Once you reach the line that contains "fx_px: 5064", retype it and every line after it exactly, ending with the last line of the entries.

═══ INPUT DATA ═══

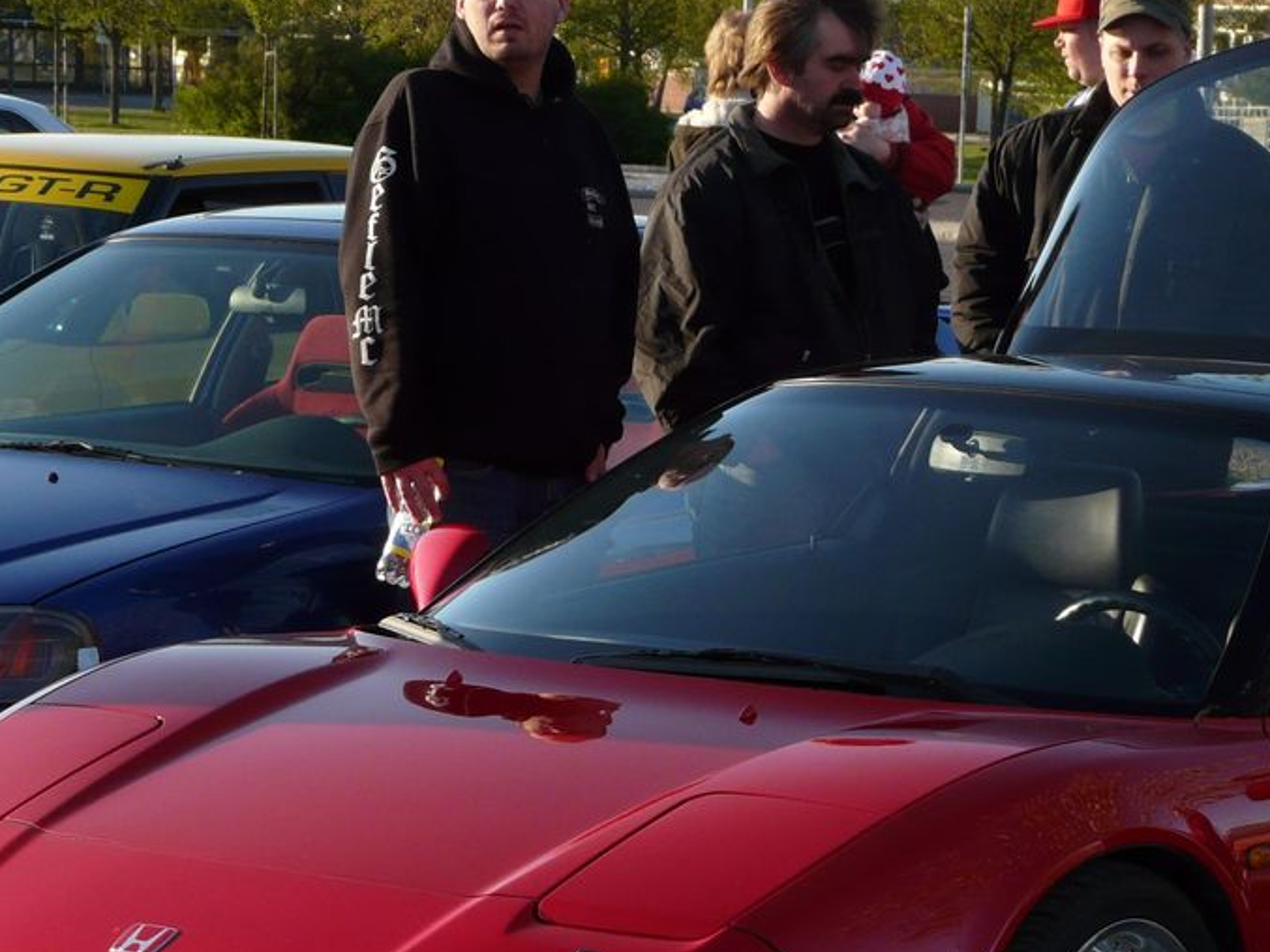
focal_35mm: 138
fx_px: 5064
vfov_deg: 10.7
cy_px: 783
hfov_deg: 14.3
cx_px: 915
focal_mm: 12
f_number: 3.2
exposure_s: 1/500
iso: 100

═══

▸ ANSWER SECTION
fx_px: 5064
vfov_deg: 10.7
cy_px: 783
hfov_deg: 14.3
cx_px: 915
focal_mm: 12
f_number: 3.2
exposure_s: 1/500
iso: 100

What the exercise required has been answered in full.